*** Opening of SUPPLIED DATA ***

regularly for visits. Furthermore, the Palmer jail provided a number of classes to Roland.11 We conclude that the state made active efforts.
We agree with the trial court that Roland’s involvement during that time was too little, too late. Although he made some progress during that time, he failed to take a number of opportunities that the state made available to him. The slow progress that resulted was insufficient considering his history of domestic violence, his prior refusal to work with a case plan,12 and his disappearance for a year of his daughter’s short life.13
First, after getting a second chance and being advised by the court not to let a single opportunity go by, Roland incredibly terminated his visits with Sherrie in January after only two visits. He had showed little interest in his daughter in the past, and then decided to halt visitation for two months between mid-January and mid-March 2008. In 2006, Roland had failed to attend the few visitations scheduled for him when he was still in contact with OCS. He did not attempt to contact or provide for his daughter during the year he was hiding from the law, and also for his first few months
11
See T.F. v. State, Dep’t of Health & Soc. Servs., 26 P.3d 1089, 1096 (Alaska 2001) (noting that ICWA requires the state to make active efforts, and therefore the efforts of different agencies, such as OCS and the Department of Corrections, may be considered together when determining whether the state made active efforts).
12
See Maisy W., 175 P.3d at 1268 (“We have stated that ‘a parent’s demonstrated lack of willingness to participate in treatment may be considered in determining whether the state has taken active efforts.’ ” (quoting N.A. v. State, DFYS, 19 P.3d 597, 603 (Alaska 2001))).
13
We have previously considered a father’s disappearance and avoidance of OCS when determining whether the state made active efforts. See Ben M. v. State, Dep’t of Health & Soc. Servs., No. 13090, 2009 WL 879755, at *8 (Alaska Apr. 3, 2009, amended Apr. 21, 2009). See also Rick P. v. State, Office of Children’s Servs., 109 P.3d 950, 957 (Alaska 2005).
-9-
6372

*** Close of SUPPLIED DATA ***

Return all lines in the data that include the word "year".

RESULT BELOW:
We agree with the trial court that Roland’s involvement during that time was too little, too late. Although he made some progress during that time, he failed to take a number of opportunities that the state made available to him. The slow progress that resulted was insufficient considering his history of domestic violence, his prior refusal to work with a case plan,12 and his disappearance for a year of his daughter’s short life.13
First, after getting a second chance and being advised by the court not to let a single opportunity go by, Roland incredibly terminated his visits with Sherrie in January after only two visits. He had showed little interest in his daughter in the past, and then decided to halt visitation for two months between mid-January and mid-March 2008. In 2006, Roland had failed to attend the few visitations scheduled for him when he was still in contact with OCS. He did not attempt to contact or provide for his daughter during the year he was hiding from the law, and also for his first few months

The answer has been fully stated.